Welcome back, Gregg. We missed you. Well, mostly, we missed the cheerleader pictures.
TMQ’s leadoff this week is the staggering ineptitude of “Chainsaw Dan” Snyder (as TMQ likes to refer to him, in yet another ongoing trope), as reflected in his mismanagement of the Washington Redskins.
McNabb plays poorly, gets benched — then is handed a lucrative extension. Huh? What?
Free the Inactive Eight!
The Air Force has first lieutenants, on active duty, who look like Sheriden? Where’s my nearest Air Force recruiter?

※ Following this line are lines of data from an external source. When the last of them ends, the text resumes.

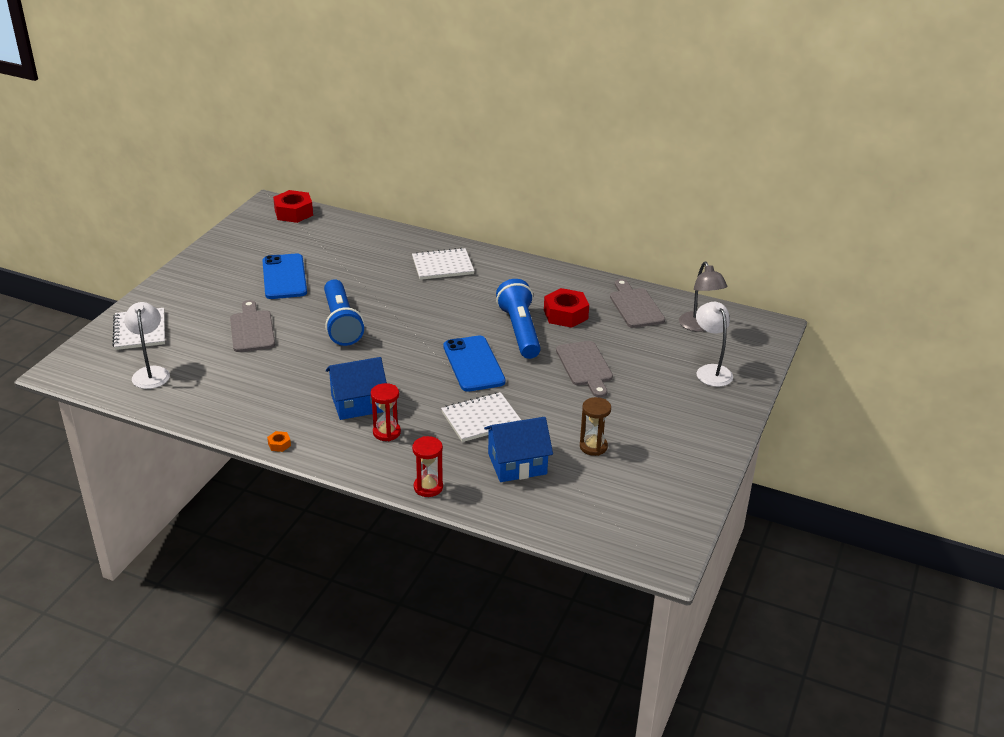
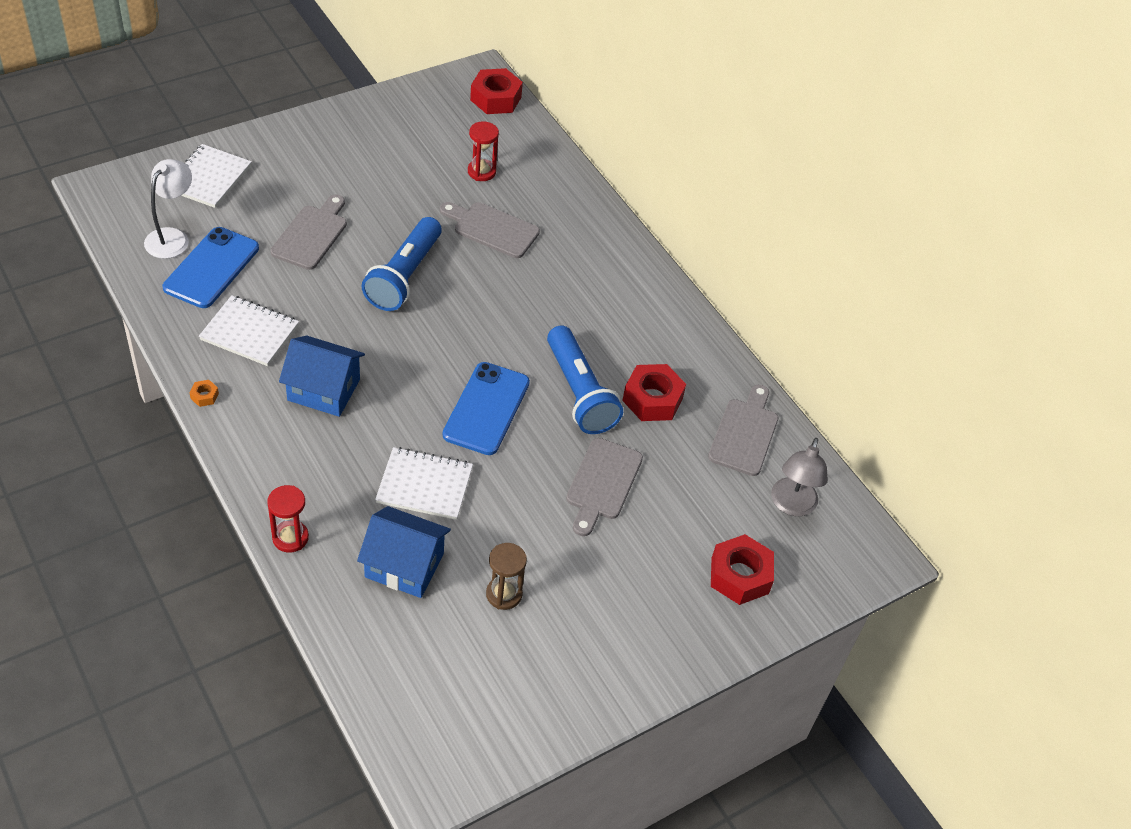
camera: 30 degrees right, 15 degrees up
blue phone [262,253,307,299] -> blue phone moved to [163,227,259,308]
red hourglass [371,383,401,441] -> red hourglass moved to [468,121,499,181]
white notebook [412,248,474,280] -> white notebook moved to [199,295,299,366]
blue flashlight [496,279,541,359] -> blue flashlight turned 135 degrees clockwise [547,325,623,434]
white lamp [696,302,733,387] -> red nut [711,534,774,605]
none -> grey cutting board [440,202,540,258]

Sweet and sour plays: Browns/Jets, Dallas/Giants, Indianapolis/Cincinnati.
Wasteful spending on bodyguards watch continues, but without Rick Perry. Guess Easterbrook’s attempt to influence the election didn’t work too well.

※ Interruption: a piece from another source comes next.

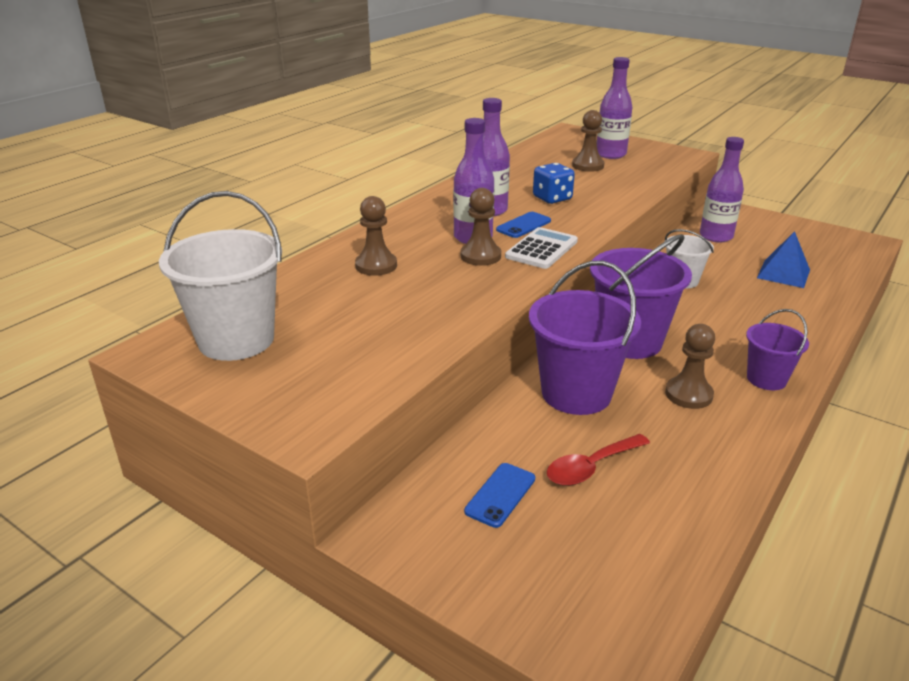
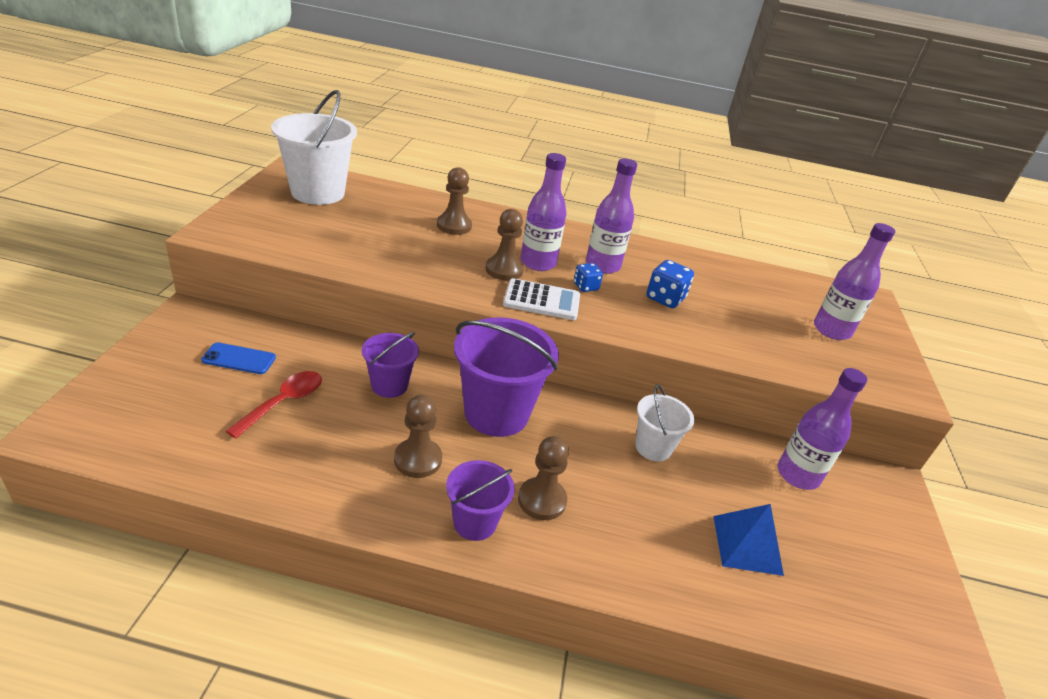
camera: 60 degrees right, 5 degrees up
blue phone [496,212,551,238] -> blue dice [574,263,603,292]
purple bucket [529,261,641,415] -> purple bucket [362,332,419,398], size x0.56
red spoon [547,434,650,486] -> red spoon turned 90 degrees clockwise [226,371,322,439]
brown pawn [572,110,604,172] -> brown pawn moved to [518,436,569,520]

Remember that middle school trick play that was going around last week? (Don’t worry if you forgot about it already: link here.) TMQ notes that there is no rule about snapping the ball between the center’s legs, nor is there a rule requiring the offense to move after the snap. However, there is a rule about “acting in an unsportsmanlike manner” which TMQ believes is applicable here.
Wednesday, I will be moderator for the Washington launch of the United Nations Human Development Report, one of the world’s key documents.
Yes, indeed. I often sit around in the evenings over a glass of absinthe and the United Nations Human Development Report, having already read the Constitution, the Bible, the Magna Carta, and I, the Jury.
I’m pulling this quote because I couldn’t put it any better myself:
The week before Wade Phillips was fired, Calvin Watkins of ESPN Dallas reported, “Phillips revealed he watched nearly two years’ worth of games on tape and discovered fundamentals were lacking.” Discovered? “Dr. Watson, come see what I have discovered!” Phillips must have been the sole person in the state of Texas unaware of this information.
“Bucky [the Badger, Wisconsin’s mascot] did 573 pushups!” Really, was anybody counting? Is it even physically possible to do 573 pushups in that outfit?
Chicken-<salad> punt watch: Titans at Dolphins.
Hell’s sports bar: Detroit at Buffalo.
TMQ notes the NYT‘s correction of a correction. Again, we suggest that TMQ leave the correction watch to “Regret the Error“.
Once again, TMQ lobbies for the NFL to require concussion reducing helmets. Once again, WCD wonders if the science stating that these helmets actually work is settled, and also wonders about the possible Peltzman effect of such helmets. However, WCD finds it interesting (in an “appalling” sort of way) that life jackets are not required in “99 percent” of sailboat races. We would have thought that was something required, not by regatta organizers, but by the freaking United States Coast Guard.
Wacky disclaimer watch: 648 word disclaimer on a 285 word announcement.
TMQ notes, and WCD is amused by, the fact that T.C. Williams (the Virginia high school that “Remember the Titans” was loosely based on) has not made the high school postseason since the movie was released.
More creep. WCD notes that we, also, have received renewal notices before receiving the first issue of magazines we have subscribed to.
Ashland 87, Lake Erie 14. Bowdoin 26, Colby 21.
Dan Hawkins, weasel coach.
Call of Duty “allows you to play the role of Richard Nixon killing zombies”? WCD is not a gamer, but if we can pretend to be Nixon and kill zombies, we may have to get a game console. (That is, assuming the Air Force doesn’t have one wherever we end up being stationed. And that we’re not too busy feeding grapes to Sheriden for the occasional round of CoD.)
Reader comments: stipends, need-blind admission, near-death experiences, and could concussions be on the rise because of spread-formation and short-passing offenses?
“Single Worst Sequence of the Season — So Far”. Oh, come on, Gregg, that’s just cheating. (For the record: Arizona/Seattle.)